No Brasil nós temos outro processo institucional, e acabou levando a um outro caminho. E a própria força do Bolsonaro na sociedade não é tanta quanto a de Trump. Bolsonaro não tem, ao contrário do Trump, um partido que ele controla. Trump capturou o Partido Republicano, e isso dá a ele uma vantagem muito grande.

Trump em evento, sorrindo
REUTERS
'Claro que Trump volta, e volta reforçando o mesmo discurso que levou ao 6 de janeiro', avalia Poggio

BBC News Brasil - Trump é favorito à indicação republicana para concorrer à Presidência, e muitas pesquisas o colocam à frente de Joe Biden na eleição geral. Ao mesmo tempo, ele enfrenta diversos processos na Justiça e já foi retirado das cédulas de votação em dois Estados (Colorado e Maine) por conta de seu envolvimento no 6 de janeiro. A tentativa de impedir Trump de disputar a eleição é algo bom ou ruim para a democracia americana?

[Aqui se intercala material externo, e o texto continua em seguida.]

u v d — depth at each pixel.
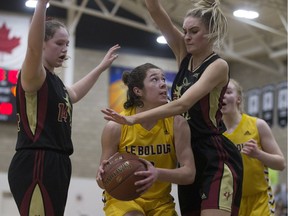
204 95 4.97
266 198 6.54
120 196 4.79
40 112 4.91
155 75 5.28
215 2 5.29
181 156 5.11
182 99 4.83
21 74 4.87
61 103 5.01
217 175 5.09
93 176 20.44
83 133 20.53
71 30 18.97
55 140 4.92
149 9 5.57
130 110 5.38
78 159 20.30
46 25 5.10
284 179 20.83
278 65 21.88
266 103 22.19
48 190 4.81
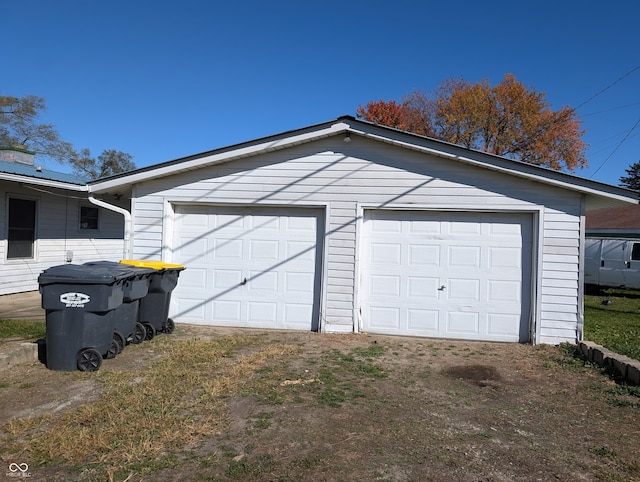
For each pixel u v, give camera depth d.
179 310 8.77
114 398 4.64
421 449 3.81
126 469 3.33
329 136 8.34
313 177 8.41
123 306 6.36
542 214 7.88
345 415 4.48
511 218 8.11
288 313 8.55
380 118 34.75
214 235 8.75
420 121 35.16
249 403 4.70
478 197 8.05
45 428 3.98
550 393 5.38
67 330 5.45
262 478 3.28
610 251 16.33
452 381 5.73
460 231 8.22
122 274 5.87
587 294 16.77
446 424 4.36
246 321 8.63
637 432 4.28
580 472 3.50
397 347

Poggio - Ele não vai ser impedido de disputar, porque não tem base constitucional para isso, não vai acontecer. Se a Suprema Corte vier a julgar os casos do Maine e do Colorado, há bons argumentos para o time de defesa de Trump de que é inconstitucional nesse sentido. O remédio para aquilo que Trump estimulou no 6 de janeiro, previsto constitucionalmente, teria sido impeachment.

É um grande dilema porque, do ponto de vista puramente institucional, você pode talvez fazer o argumento de que não seja uma solução puramente democrática. Porém, do ponto de vista concreto, trata-se de um (ex-)presidente que, por sua vez, também não é muito afeito à democracia e que só recorre ao discurso das instituições democráticas americanas quando lhe convém, em termos pessoais.

Há uma série de declarações de Trump que são claramente de alguém que não está muito confortável com o processo democrático. Os sinais estão todos aí. Então fica essa contradição, como lidar de forma democrática com candidatos que não são muito afeitos à própria democracia.

BBC News Brasil - Como o sr. compara a atuação da Justiça americana em relação a Trump com o cenário do Brasil, onde Bolsonaro foi declarado inelegível pelo TSE e o STF já condenou à prisão participantes do 8 de janeiro? A resposta judicial no Brasil foi mais rápida?

Poggio - Nos EUA também há uma série de pessoas associadas ao 6 de janeiro que acabaram sendo presas. Ocorre que, no sistema norte-americano, você tem a questão dos Estados. No Brasil, a república federativa presidencialista é muito mais centralizada. Você tem o TSE, tem uma série de questões que não tem nos Estados Unidos. Pela própria lógica do federalismo norte-americano, da separação de poderes, do poder que é dado aos Estados individualmente, inclusive no que concerne as eleições, das condições constitucionais para se tornar presidente, da ausência de uma legislação como por exemplo a da ficha limpa, que é federal.

Nos Estados Unidos essas grandes legislações são, tanto no campo criminal quanto civil, majoritariamente estaduais, e não federais. É uma questão da diferença da constituição política dos dois países.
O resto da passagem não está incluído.